PAC raises doubts about devolution scrutiny

4 Jul 16

MPs on the Public Accounts Committee have stated they have little confidence in scrutiny arrangements being put in place around the government’s flagship devolution deals, and called for these to be improved in order to protect taxpayers’ interests.

A report by the Public Accounts Committee published on 1 July, warned that, following the abolition of the Audit Commission, the existing arrangements for local scrutiny of devolved functions must be made more robust.

Examining devolution agreements in 10 areas – Greater Manchester, Cornwall, Sheffield City Region, the North East, Tees Valley, Liverpool City Region, the West Midlands, East Anglia, Greater Lincolnshire, and the West of England – the PAC said local authority scrutiny was constrained.

The devolution deals for these areas, while all bespoke, share a number of elements, including devolved responsibilities in areas of local transport, business support and further education.

Committee chair Meg Hillier said English devolution represented a big change to the way large sums of taxpayers’ money is spent.

“It is therefore alarming to report that, as we hurtle towards mayoral elections planned for next year [in these combined authority areas], so many questions still hang over the process,” she added.

“Parliament and the public must be assured that devolved spending is subject to effective scrutiny and there are clear lines of accountability for delivering value for money.

“These vital arrangements are still very much work-in-progress and must be confirmed as a matter of urgency.”

The committee recommended that government should set out by November how it intends to ensure local scrutiny of devolved functions and funding will be well supported.

The Cities and Local Growth report highlighted that, currently, local auditors focus on individual bodies’ financial statements and arrangements for securing value for money.
“It is not yet clear whether there will be any sort of independent institutional scrutiny of devolution deals as a whole, or what form this might take,” it stated.

“As more powers, funding and responsibilities are devolved to the local level, we are therefore concerned that a gap in the scrutiny of value for money might be appearing.”

The report, which the committee acknowledged was being carried out in an evolving policy context, highlighted this was an untested policy area.

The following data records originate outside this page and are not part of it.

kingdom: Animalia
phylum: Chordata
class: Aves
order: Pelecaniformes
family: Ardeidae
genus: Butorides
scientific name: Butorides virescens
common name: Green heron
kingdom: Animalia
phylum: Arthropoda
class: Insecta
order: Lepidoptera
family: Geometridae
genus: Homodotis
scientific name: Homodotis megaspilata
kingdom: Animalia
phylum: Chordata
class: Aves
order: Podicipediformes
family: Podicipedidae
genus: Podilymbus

There were already clear tensions emerging in the deals, with evidence that some deals may disintegrate.

There should be greater clarity from ministers about what they are hoping to achieve, Hillier added.

“The government has set an ambitious timetable to implement devolution deals but it must not skip over crucial details in a blinkered race to the tape.

“The interests of taxpayers are paramount and we urge the government to act on our recommendations now to ensure devolution fully serves those interests.”

A DCLG spokesman said the report “misses the point of devolution, which is to end the one-size-fits-all approaches of the past and hand power from Whitehall to local people who know their areas best”.

He added: “We’ve agreed 10 landmark devolution deals covering nearly 30% of the country, with local leaders accountable to their residents including through the election of mayors to oversee the new powers.

“This is a voluntary, bottom-up process based on local proposals demonstrating strong local agreement and clear accountability.”